# [DATA UNDER STUDY]
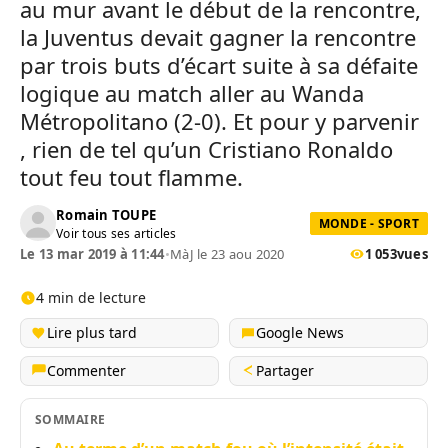
au mur avant le début de la rencontre,
la Juventus devait gagner la rencontre
par trois buts d’écart suite à sa défaite
logique au match aller au Wanda
Métropolitano (2-0). Et pour y parvenir
, rien de tel qu’un Cristiano Ronaldo
tout feu tout flamme.
Romain TOUPE
MONDE - SPORT
Voir tous ses articles
Le 13 mar 2019 à 11:44
•
MàJ le 23 aou 2020
1 053
vues
4 min de lecture
Lire plus tard
Google News
Commenter
Partager
SOMMAIRE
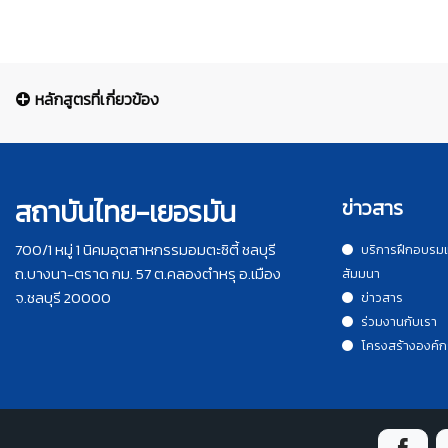
หลักสูตรที่เกี่ยวข้อง
สถาบันไทย-เยอรมัน
ข่าวสาร
700/1 หมู่ 1 นิคมอุตสาหกรรมอมตะซิตี้ ชลบุรี
บริการฝึกอบรม
ถ.บางนา-ตราด กม. 57 ต.คลองตำหรุ อ.เมือง
สัมมนา
จ.ชลบุรี 20000
ข่าวสาร
ร่วมงานกับเรา
โครงสร้างองค์ก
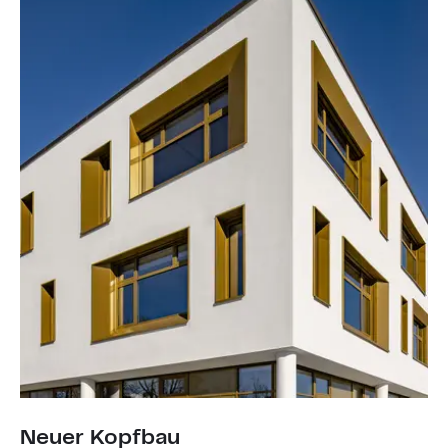
Neuer Kopfbau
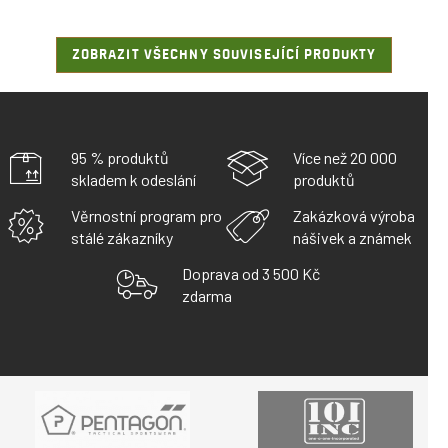
ZOBRAZIT VŠECHNY SOUVISEJÍCÍ PRODUKTY
95 % produktů
Více než 20 000
skladem k odeslání
produktů
Věrnostní program pro
Zakázková výroba
stálé zákazníky
nášivek a známek
Doprava od 3 500 Kč
zdarma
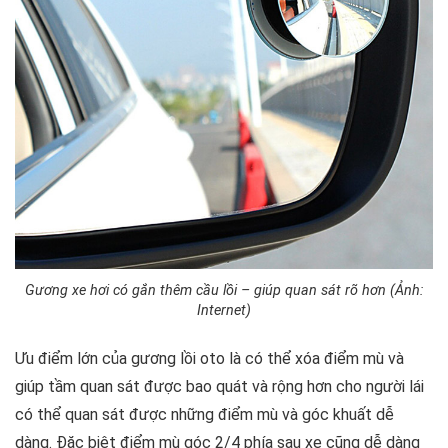
Gương xe hơi có gắn thêm cầu lồi – giúp quan sát rõ hơn (Ảnh:
Internet)
Ưu điểm lớn của gương lồi oto là có thể xóa điểm mù và
giúp tầm quan sát được bao quát và rộng hơn cho người lái
có thể quan sát được những điểm mù và góc khuất dễ
dàng. Đặc biệt điểm mù góc 2/4 phía sau xe cũng dễ dàng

# [DIRECTIVE]
Reproduce every line of text in the data above verbatim, in order, and omit the pictures.

# [RESULT]
au mur avant le début de la rencontre,
la Juventus devait gagner la rencontre
par trois buts d’écart suite à sa défaite
logique au match aller au Wanda
Métropolitano (2-0). Et pour y parvenir
, rien de tel qu’un Cristiano Ronaldo
tout feu tout flamme.
Romain TOUPE
MONDE - SPORT
Voir tous ses articles
Le 13 mar 2019 à 11:44
•
MàJ le 23 aou 2020
1 053
vues
4 min de lecture
Lire plus tard
Google News
Commenter
Partager
SOMMAIRE
หลักสูตรที่เกี่ยวข้อง
สถาบันไทย-เยอรมัน
ข่าวสาร
700/1 หมู่ 1 นิคมอุตสาหกรรมอมตะซิตี้ ชลบุรี
บริการฝึกอบรม
ถ.บางนา-ตราด กม. 57 ต.คลองตำหรุ อ.เมือง
สัมมนา
จ.ชลบุรี 20000
ข่าวสาร
ร่วมงานกับเรา
โครงสร้างองค์ก
Neuer Kopfbau
ZOBRAZIT VŠECHNY SOUVISEJÍCÍ PRODUKTY
95 % produktů
Více než 20 000
skladem k odeslání
produktů
Věrnostní program pro
Zakázková výroba
stálé zákazníky
nášivek a známek
Doprava od 3 500 Kč
zdarma
Gương xe hơi có gắn thêm cầu lồi – giúp quan sát rõ hơn (Ảnh:
Internet)
Ưu điểm lớn của gương lồi oto là có thể xóa điểm mù và
giúp tầm quan sát được bao quát và rộng hơn cho người lái
có thể quan sát được những điểm mù và góc khuất dễ
dàng. Đặc biệt điểm mù góc 2/4 phía sau xe cũng dễ dàng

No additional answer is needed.